Diego Ramírez is known for his expanded practice across art, writing and facilitation.
He is a PhD Candidate at Monash University, where he is developing his large scale project Majority Report: a suite of performance texts written to manage the office of an arts worker, hired to diversify an incorporated artist run initiative. It is written as a series of fictitious accounts, rather than a manual, dealing with imaginary scenes of arts administration. Such as delivering a manager’s report, signing off emails, applying for grants, making formal complaints, and more.

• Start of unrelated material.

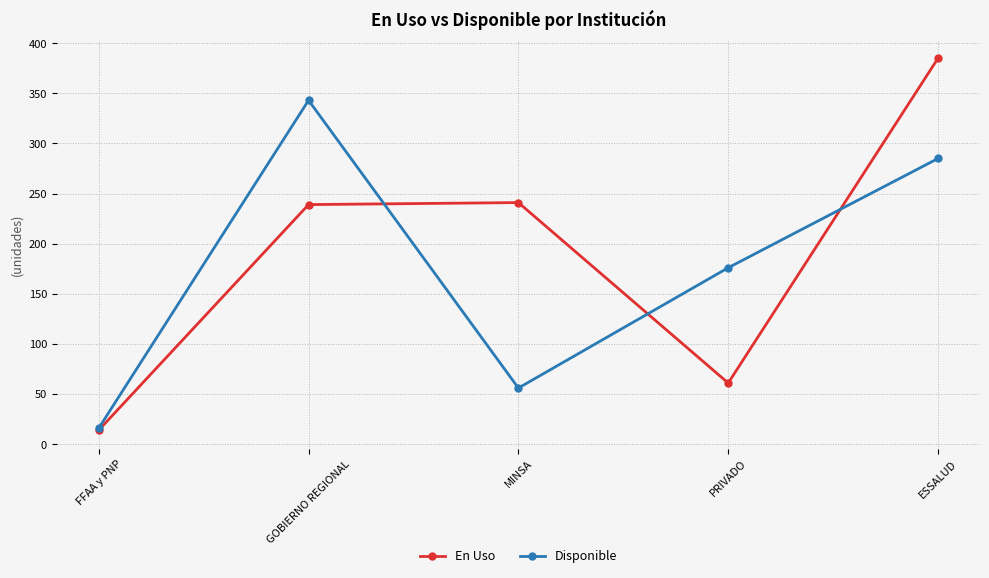

How many values in the Disponible series are below 176?

2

After a sustained period of experimentation with otherness and institutional critique, he formalised his interests to look at the duplicity of language. Located within contemporary systems, Ramírez currently employs art to explore various administrative and linguistic devices, instigated in conscientious gallery management. Ramírez is using the framework of a 'performance appraisal' to revise past work, implying reviews are measuring, and valorising his ouvre. His aim is to explore how these frameworks interact with artistic practice by modulating relationships between word, process and image.
In the past, he has embraced the vampire to parody cultural diversity, hijacked Marian apparitions with a dark orb, and observed how devils represent ethnic stereotypes in Hollywood.
He often refines his ideas in writing, where he articulates critiques on the managerialism, performativity and moralisation of culture that feed back into his art. In recent years, Ramírez’ writing has become increasingly performative, often in dialogue with the virtue economy of the art world.